Leichtathletik (Jürgen Wachter): 195 Mitglieder umfasst die Abteilung, davon 41 über 18 Jahre. Erfreulich sei, dass immer mehr Kinder zu Läufen antreten. Die Kindertrainingsgruppe hat sich mittlerweile auf bis zu 35 Sportler vergrößert, die mit einer starken Beteiligung an den Übungseinheiten aufwarten. Ob Stadtlauf in Bad Mergentheim, Pfingstlauf in Elpersheim, „Ansmann-Cup“ in Assamstadt oder anderen Laufevents – stets habe man zu den größten Teilnehmergruppen gezählt. Doch auch bei Veranstaltungen in München und Santiago des Compostela sei man mit dabei gewesen. Selbstredend, dass man sich auch im vergangenen Jahr wieder beim Sportabzeichen eingebracht habe.

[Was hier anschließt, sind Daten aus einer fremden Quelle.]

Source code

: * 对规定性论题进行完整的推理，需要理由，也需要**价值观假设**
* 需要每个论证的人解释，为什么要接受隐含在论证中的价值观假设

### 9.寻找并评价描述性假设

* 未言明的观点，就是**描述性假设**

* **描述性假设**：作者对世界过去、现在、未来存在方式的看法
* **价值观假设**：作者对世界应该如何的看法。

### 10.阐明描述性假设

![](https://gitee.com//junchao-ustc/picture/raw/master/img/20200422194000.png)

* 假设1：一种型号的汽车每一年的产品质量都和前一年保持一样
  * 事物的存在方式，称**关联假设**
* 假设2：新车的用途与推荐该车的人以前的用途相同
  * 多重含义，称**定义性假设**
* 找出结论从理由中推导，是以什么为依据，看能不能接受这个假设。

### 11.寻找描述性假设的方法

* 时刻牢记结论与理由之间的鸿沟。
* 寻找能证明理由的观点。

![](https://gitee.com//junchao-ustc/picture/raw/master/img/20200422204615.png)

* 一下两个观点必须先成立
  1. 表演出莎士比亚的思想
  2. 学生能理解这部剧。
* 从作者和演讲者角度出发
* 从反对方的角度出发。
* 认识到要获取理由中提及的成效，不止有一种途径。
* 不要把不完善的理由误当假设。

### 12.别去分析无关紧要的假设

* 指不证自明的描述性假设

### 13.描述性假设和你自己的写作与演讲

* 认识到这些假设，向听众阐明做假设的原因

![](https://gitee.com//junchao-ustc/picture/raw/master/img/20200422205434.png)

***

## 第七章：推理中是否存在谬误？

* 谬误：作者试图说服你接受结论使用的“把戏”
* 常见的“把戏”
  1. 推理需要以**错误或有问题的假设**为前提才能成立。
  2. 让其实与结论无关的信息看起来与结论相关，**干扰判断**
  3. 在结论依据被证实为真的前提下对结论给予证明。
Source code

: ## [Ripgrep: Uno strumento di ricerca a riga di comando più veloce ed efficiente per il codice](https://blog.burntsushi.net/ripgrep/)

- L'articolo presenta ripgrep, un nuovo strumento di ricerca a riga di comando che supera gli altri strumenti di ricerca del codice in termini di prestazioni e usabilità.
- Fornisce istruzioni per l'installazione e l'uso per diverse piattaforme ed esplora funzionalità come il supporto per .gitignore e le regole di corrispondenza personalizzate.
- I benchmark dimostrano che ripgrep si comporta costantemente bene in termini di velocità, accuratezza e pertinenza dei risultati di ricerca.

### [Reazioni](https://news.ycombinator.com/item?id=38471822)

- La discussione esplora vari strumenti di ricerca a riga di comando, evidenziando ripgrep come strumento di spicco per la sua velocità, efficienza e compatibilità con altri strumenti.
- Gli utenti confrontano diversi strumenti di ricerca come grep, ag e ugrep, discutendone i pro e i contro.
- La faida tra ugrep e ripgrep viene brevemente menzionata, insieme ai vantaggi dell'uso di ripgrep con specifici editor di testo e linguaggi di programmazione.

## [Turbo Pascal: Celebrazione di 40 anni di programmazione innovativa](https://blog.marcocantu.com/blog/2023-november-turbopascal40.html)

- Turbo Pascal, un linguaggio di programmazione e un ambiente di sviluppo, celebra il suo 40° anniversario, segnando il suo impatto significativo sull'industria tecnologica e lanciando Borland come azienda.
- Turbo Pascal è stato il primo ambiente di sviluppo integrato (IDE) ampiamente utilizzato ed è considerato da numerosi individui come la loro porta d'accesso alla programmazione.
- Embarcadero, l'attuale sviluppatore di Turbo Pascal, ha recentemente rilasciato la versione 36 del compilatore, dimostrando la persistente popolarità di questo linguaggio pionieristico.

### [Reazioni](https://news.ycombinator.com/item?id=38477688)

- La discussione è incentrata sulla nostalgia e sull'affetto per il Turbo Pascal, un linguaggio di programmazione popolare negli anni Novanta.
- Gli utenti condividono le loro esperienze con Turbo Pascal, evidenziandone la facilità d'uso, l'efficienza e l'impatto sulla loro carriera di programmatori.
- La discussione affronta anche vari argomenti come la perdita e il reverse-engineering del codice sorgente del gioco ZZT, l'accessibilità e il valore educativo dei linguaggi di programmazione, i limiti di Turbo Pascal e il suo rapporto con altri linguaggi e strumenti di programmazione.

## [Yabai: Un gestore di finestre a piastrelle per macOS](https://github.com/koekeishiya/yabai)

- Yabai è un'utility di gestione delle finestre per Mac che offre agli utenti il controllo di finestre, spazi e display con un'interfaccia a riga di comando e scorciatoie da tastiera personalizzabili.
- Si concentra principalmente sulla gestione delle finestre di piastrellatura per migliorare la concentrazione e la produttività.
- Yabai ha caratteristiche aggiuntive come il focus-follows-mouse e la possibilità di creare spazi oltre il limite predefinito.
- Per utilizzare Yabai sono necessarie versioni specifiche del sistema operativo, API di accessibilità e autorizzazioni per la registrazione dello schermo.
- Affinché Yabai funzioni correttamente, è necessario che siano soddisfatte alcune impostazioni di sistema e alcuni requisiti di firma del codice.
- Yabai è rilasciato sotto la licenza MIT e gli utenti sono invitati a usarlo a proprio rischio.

Gesamtjugend (Daniel Rupp): Höhepunkt für den Nachwuchs war 2017 wieder der „Tag der Jugend“ mit einem bunten Programm, das man auf die Beine gestellt habe. Über 100 Aktive wurden in diesem Rahmen wieder für herausragende sportliche Leistungen ausgezeichnet. Zudem gab es viele weitere Events, darunter die Teilnahme an der Aufräumaktion „Haltet Assamstadt grün und sauber“, die Beteiligung am Ferienprogramm oder die Faschings- und Halloween-Disco. Der Jugendvorstand habe sich 2017 insgesamt sechsmal zu Sitzungen getroffen.
Sportabzeichen (Alois Ansmann): Im letzten Jahr hätten 149 Aktive das Deutsche Sportabzeichen abgelegt, ein Plus von vier gegenüber dem Vorjahr. Damit habe man im Bereich des Sportkreises Tauberbischofsheim hinter dem TV Königshofen den zweiten Platz erreicht. Zu den Messestädtern künftig aufzuschließen, sei ein sicherlich ein ehrgeiziges Ziel. Doch dieses könne man Schritt für Schritt ins Auge fassen, deswegen werde im laufenden Jahr eine weitere kleine Steigerung erhofft. Sportkreisweit die Nummer eins sei man bei den Familiensportabzeichen, im letzten Jahr seien hier 17 abgelegt worden, wobei der Rekord bei 25 liege.